查看：23 发布时间：2022/1/10 16:16:56 cuda

本文介绍了Kepler 中的全局内存访问和 L1 缓存的处理方法，对大家解决问题具有一定的参考价值，需要的朋友们下面随着小编来一起学习吧！

问题描述

在 Kepler 硬件上使用 Visual Profiler 分析我的内核时，我注意到分析器显示全局加载和存储缓存在 L1 中.我很困惑，因为编程指南和开普勒调整手册指出:

While profiling my kernels in Visual Profiler on Kepler hardware, I’ve noticed the profiler shows that global loads and stores are cached in L1. I'm confused because the programming guide and Kepler tuning manual state that:

Kepler GPU 中的 L1 缓存仅保留用于本地内存访问，例如寄存器溢出和堆栈数据.全局负载仅在 L2 中缓存(或在只读数据中)缓存).

L1 caching in Kepler GPUs is reserved only for local memory accesses, such as register spills and stack data. Global loads are cached in L2 only (or in the Read-Only Data Cache).

没有寄存器溢出(分析器显示 L1 缓存，即使是原始的 2 行添加"内核)，我不确定堆栈数据"在这里是什么意思.

There are no register spills (profiler shows L1 caching even for primitive, 2-lines 'add' kernel) and I'm not sure what 'stack data' means here.

GK110 白皮书显示，除了一种情况外，全局访问将通过 L1 缓存:通过只读缓存 (__ldg) 加载.这是否意味着虽然全局访问通过 L1 硬件，但它们实际上并没有被缓存?这是否也意味着如果我溢出了缓存在 L1 中的寄存器数据，这些数据可以作为 gmem 访问的结果被驱逐?

GK110 Whitepaper shows that global accesses will go through L1 cache in all but one case: loads through read-only cache (__ldg). Does it mean that while global accesses go through L1 hardware they are not actually cached? Does it also mean that if I have spilled registers data cached in L1, this data can be evicted as a result of gmem access?

更新:我意识到我可能误读了分析器提供给我的信息，所以这里是内核代码和分析器结果(我在 Titan 和K40 具有相同的结果).

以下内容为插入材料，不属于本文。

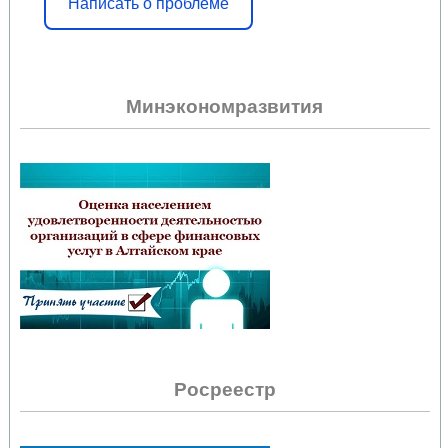
Написать о проблеме
Минэкономразвития
Росреестр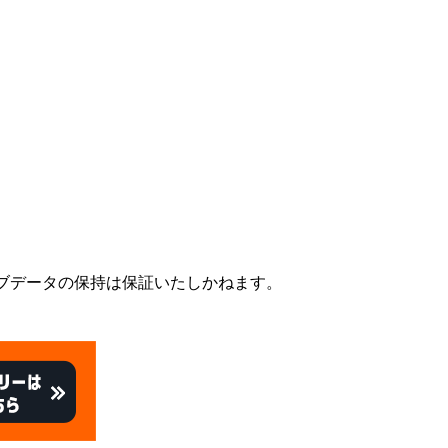
Tomoe Elementary School Battle Athletes
ブデータの保持は保証いたしかねます。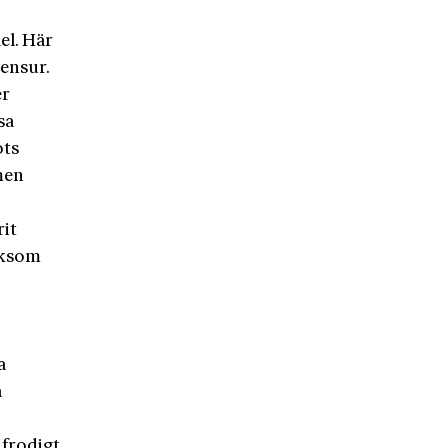
el. Här
censur.
er
sa
ots
men
rit
iksom
a
å
 frodigt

UPDATE: I've realized that I might be misreading the information the profiler is giving to me, so here is the kernel code as well as profiler results (I've tried both on Titan and K40 with the same results).

template<typename T>
__global__ void addKernel(T *c, const T *a, const T *b)
{
    int i = blockIdx.x * blockDim.x + threadIdx.x;
    c[i] = a[i] + b[i];
}

...
// Kernel call
float* x;
float* y;
float* d;
// ...
addKernel<<<1024, 1024>>>(d, x, y);
cudaError_t cudaStatus = cudaDeviceSynchronize();
assert(cudaSuccess == cudaStatus);

Visual Profiler 输出:

Visual Profiler output:

考虑到为 gmem 访问启用了 L1 缓存，L1 数字非常有意义.对于我们的负载:

L1 numbers make perfect sense given L1 cache is enabled for gmem accesses. For the loads we have:

65536 * 128 == 2 * 4 * 1024 * 1024

更新 2:添加了 SASS 和 PTX 代码.SASS 代码非常简单，包含从常量内存读取和从/向全局内存加载/存储(LD/ST 指令).

UPDATE 2: added SASS and PTX code. SASS code is very simple and contains reads from constant memory and loads/stores from/to global memory (LD/ST instructions).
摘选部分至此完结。